I visit both Box Office Mojo and Box Office Guru pretty regularly to see what kind of business new movies are doing.  I’ve noticed something interesting about the movies that have been released over the past month that I thought would be worth sharing with you folks.

One movie, Stick It, was expected to hit only 5.5 million its opening weekend.  It surprised everyone and did 11 million.

Another movie, Mission Impossible III, was expected to do around 65-70 million.  Unfortunately for the experts and Tom Cruise, it only managed a 50 million take this weekend.

Now, what I find interesting.  I could have told you ahead of time that the first movie was going to do better than expected, and that the second movie was going to do worse.

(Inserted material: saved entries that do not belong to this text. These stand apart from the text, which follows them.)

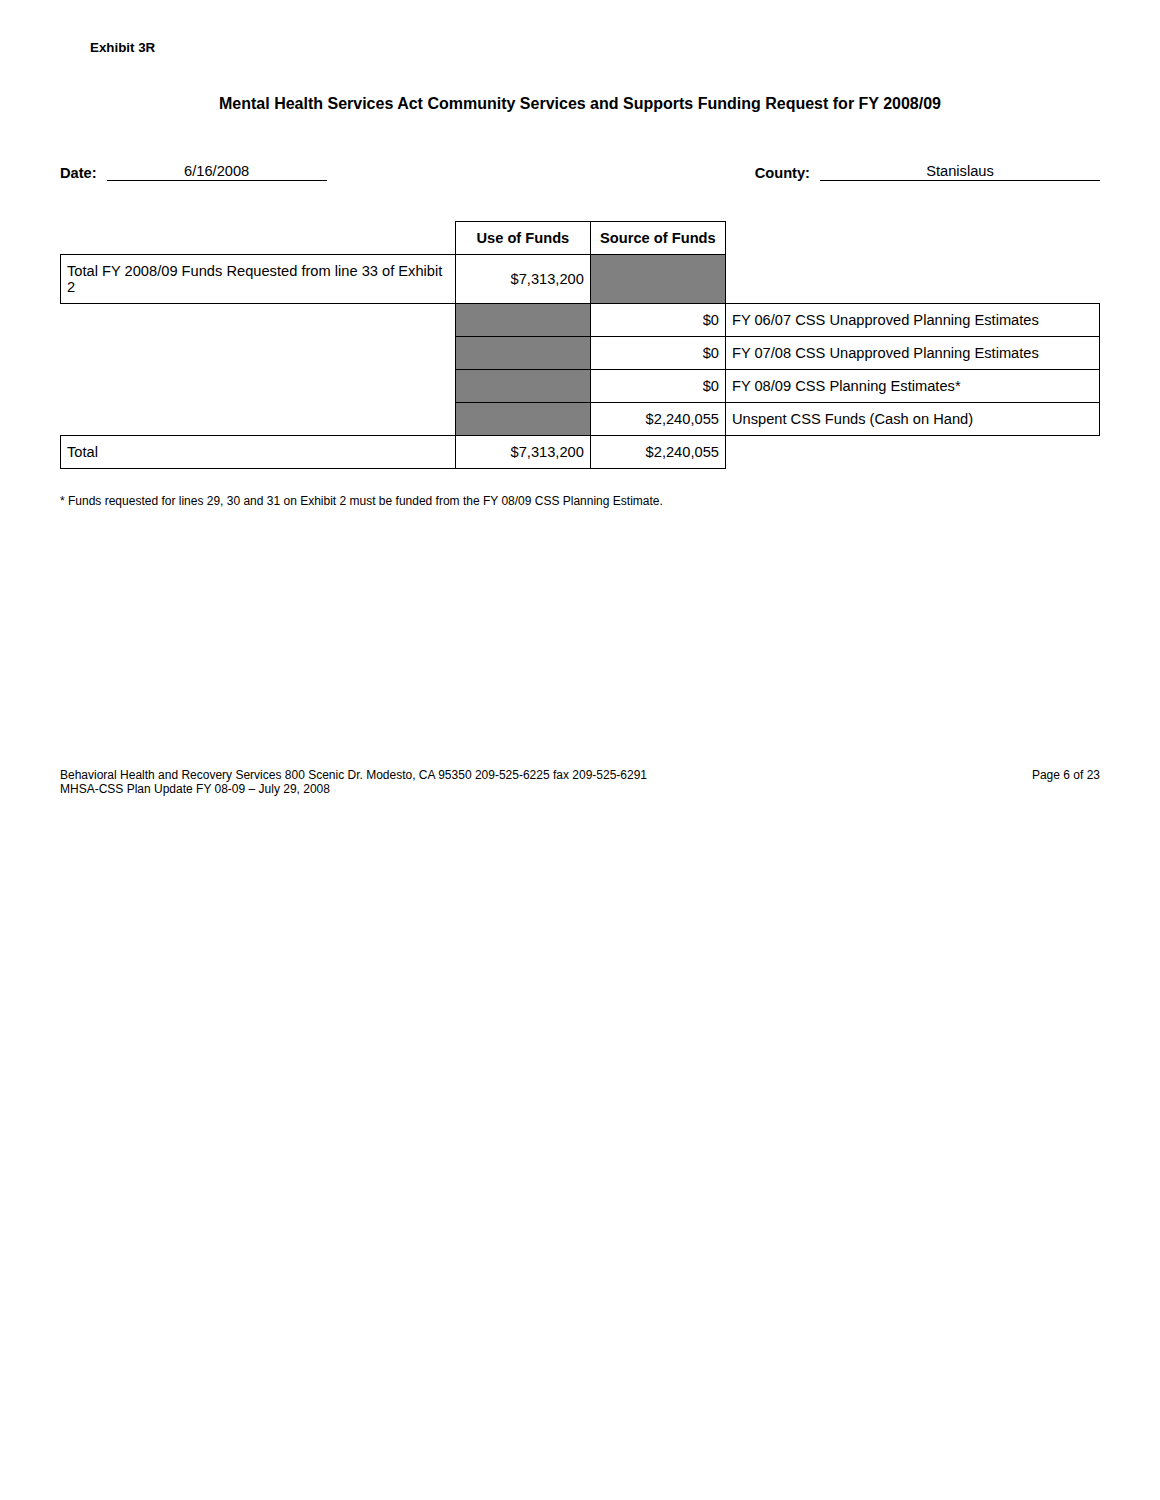Exhibit 3R
Mental Health Services Act Community Services and Supports Funding Request for FY 2008/09
Date: 6/16/2008
County: Stanislaus
| | Use of Funds | Source of Funds | |
| Total FY 2008/09 Funds Requested from line 33 of Exhibit 2 | $7,313,200 | | |
| | | $0 | FY 06/07 CSS Unapproved Planning Estimates |
| | | $0 | FY 07/08 CSS Unapproved Planning Estimates |
| | | $0 | FY 08/09 CSS Planning Estimates* |
| | | $2,240,055 | Unspent CSS Funds (Cash on Hand) |
| Total | $7,313,200 | $2,240,055 | |
* Funds requested for lines 29, 30 and 31 on Exhibit 2 must be funded from the FY 08/09 CSS Planning Estimate.
Behavioral Health and Recovery Services 800 Scenic Dr. Modesto, CA 95350 209-525-6225 fax 209-525-6291
MHSA-CSS Plan Update FY 08-09 – July 29, 2008
Page 6 of 23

What did I know that the experts didn’t?  Honestly, and obviously, I don’t know any more about these movies than any other movie buff out there.  But what I did do is talk to a couple of female friends about these movies before hand.

When you hear things like “That movie just looks really fun” and “I’m not giving that crazy fool any more of my money”, it makes you think differently.

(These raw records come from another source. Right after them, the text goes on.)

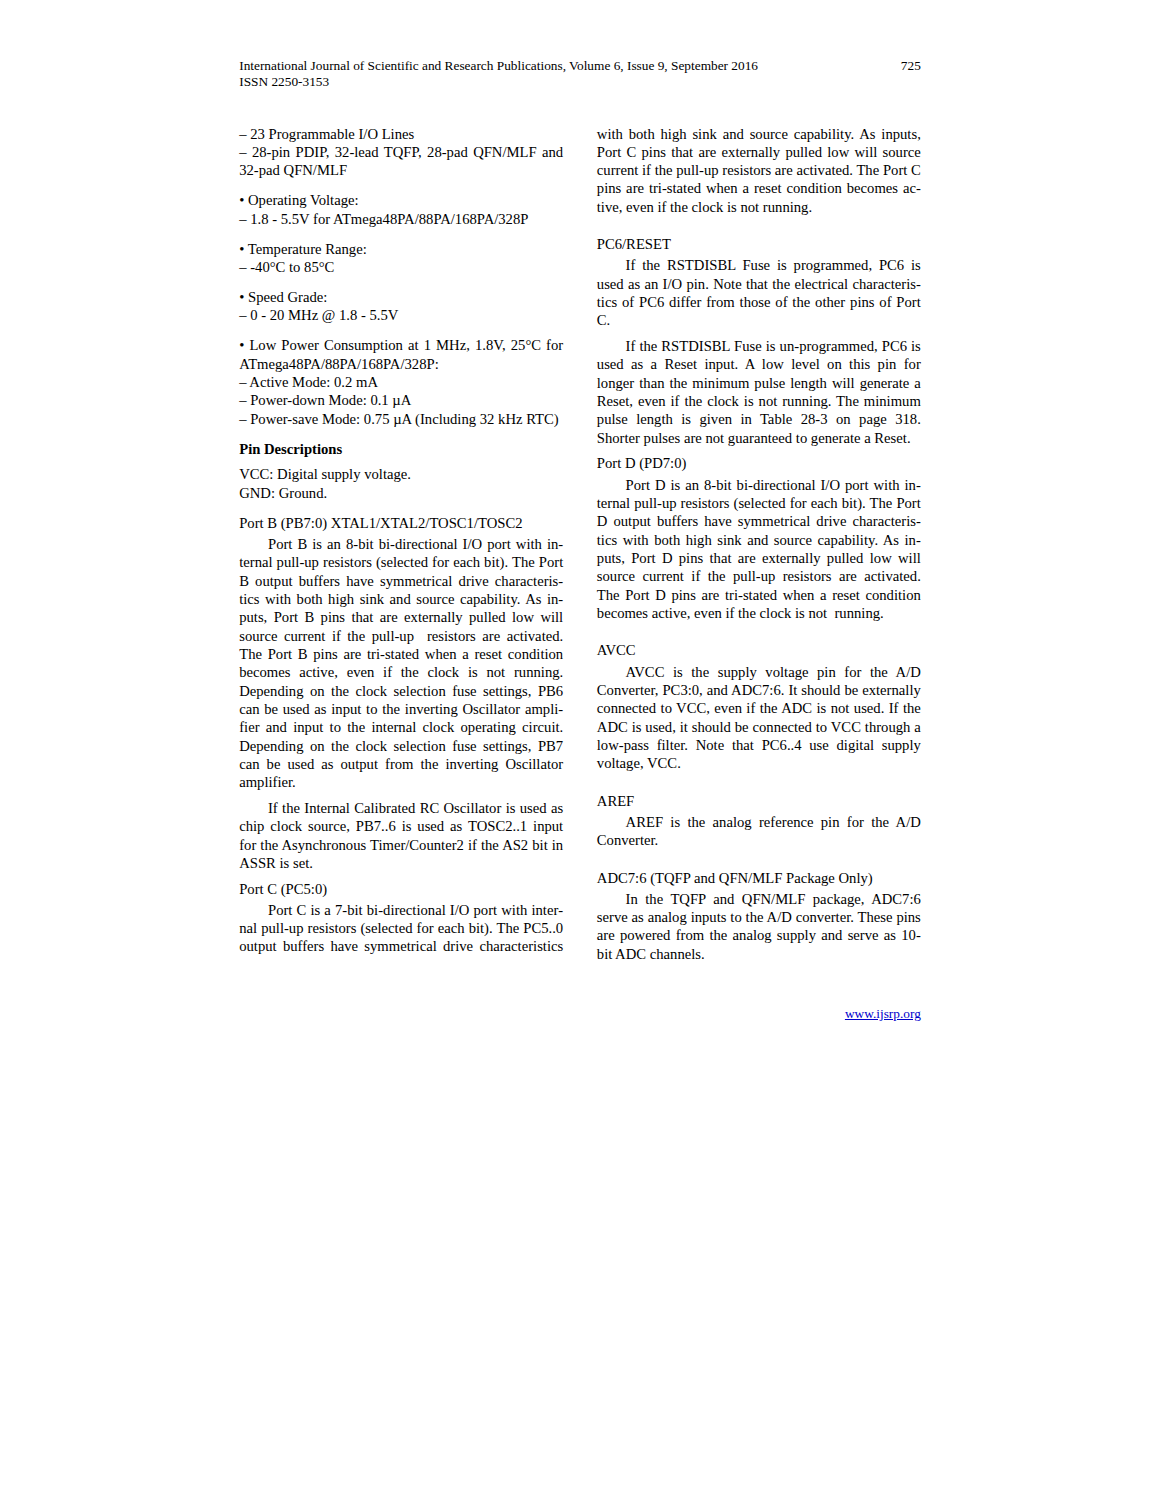International Journal of Scientific and Research Publications, Volume 6, Issue 9, September 2016
725
ISSN 2250-3153
– 23 Programmable I/O Lines
– 28-pin PDIP, 32-lead TQFP, 28-pad QFN/MLF and 32-pad QFN/MLF
• Operating Voltage:
– 1.8 - 5.5V for ATmega48PA/88PA/168PA/328P
• Temperature Range:
– -40°C to 85°C
• Speed Grade:
– 0 - 20 MHz @ 1.8 - 5.5V
• Low Power Consumption at 1 MHz, 1.8V, 25°C for ATmega48PA/88PA/168PA/328P:
– Active Mode: 0.2 mA
– Power-down Mode: 0.1 µA
– Power-save Mode: 0.75 µA (Including 32 kHz RTC)
Pin Descriptions
VCC: Digital supply voltage.
GND: Ground.
Port B (PB7:0) XTAL1/XTAL2/TOSC1/TOSC2
Port B is an 8-bit bi-directional I/O port with internal pull-up resistors (selected for each bit). The Port B output buffers have symmetrical drive characteristics with both high sink and source capability. As inputs, Port B pins that are externally pulled low will source current if the pull-up resistors are activated. The Port B pins are tri-stated when a reset condition becomes active, even if the clock is not running. Depending on the clock selection fuse settings, PB6 can be used as input to the inverting Oscillator amplifier and input to the internal clock operating circuit. Depending on the clock selection fuse settings, PB7 can be used as output from the inverting Oscillator amplifier.
If the Internal Calibrated RC Oscillator is used as chip clock source, PB7..6 is used as TOSC2..1 input for the Asynchronous Timer/Counter2 if the AS2 bit in ASSR is set.
Port C (PC5:0)
Port C is a 7-bit bi-directional I/O port with internal pull-up resistors (selected for each bit). The PC5..0 output buffers have symmetrical drive characteristics with both high sink and source capability. As inputs, Port C pins that are externally pulled low will source current if the pull-up resistors are activated. The Port C pins are tri-stated when a reset condition becomes active, even if the clock is not running.
PC6/RESET
If the RSTDISBL Fuse is programmed, PC6 is used as an I/O pin. Note that the electrical characteristics of PC6 differ from those of the other pins of Port C.
If the RSTDISBL Fuse is un-programmed, PC6 is used as a Reset input. A low level on this pin for longer than the minimum pulse length will generate a Reset, even if the clock is not running. The minimum pulse length is given in Table 28-3 on page 318. Shorter pulses are not guaranteed to generate a Reset.
Port D (PD7:0)
Port D is an 8-bit bi-directional I/O port with internal pull-up resistors (selected for each bit). The Port D output buffers have symmetrical drive characteristics with both high sink and source capability. As inputs, Port D pins that are externally pulled low will source current if the pull-up resistors are activated. The Port D pins are tri-stated when a reset condition becomes active, even if the clock is not running.
AVCC
AVCC is the supply voltage pin for the A/D Converter, PC3:0, and ADC7:6. It should be externally connected to VCC, even if the ADC is not used. If the ADC is used, it should be connected to VCC through a low-pass filter. Note that PC6..4 use digital supply voltage, VCC.
AREF
AREF is the analog reference pin for the A/D Converter.
ADC7:6 (TQFP and QFN/MLF Package Only)
In the TQFP and QFN/MLF package, ADC7:6 serve as analog inputs to the A/D converter. These pins are powered from the analog supply and serve as 10-bit ADC channels.
www.ijsrp.org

None of the guys cared about what Tom Cruise’s overexposure in the news.  But the girls all did.

Of course, this observation made me come back to something I read in The Wisdom of Crowds. Groups arrive at better decisions and predictions when they incorporate a diversity of opinions.  You could talk to ten guys and probably never pick up on the fact that Tom Cruise acts nutty.  Talk to just a couple of women, and you’ll pick up on that piece of information really, really quick.  In fact, you won’t be able to stop wondering how much the exposure hurts his box office take.

Are the people responsible for making movie estimates are even bothering to get opinions from women?  Maybe the estimators wouldn’t be so surprised if they made the effort.

This observation, of course, is easily drawn out to a broader context.  Most iconic megahits cross boundaries and social groups.  iPod’s have that rare quality in a technical product of appealing to both male and female sensibilities alike.  Pixar films reach men, women, and kids.  Titanic made so much money because the women liked the romance story and the guys wanted to see what 200 million dollars looked like on a big screen.  Nintendo, right now, is trying to pull off a genre busting strategy with their new Wii gaming system.

I suppose this is a challenge to the reader.  Is your company gathering opinions from truly different groups, or are you counting ten of the same folks as enough to offer the right feedback?  What crucial insights might be missing from your product because you asked a lot of people, but you didn’t talk to the right people?

Work on establishing a good, diverse mix of people when you gather feedback.  It’s hard to produce a megahit without the mix.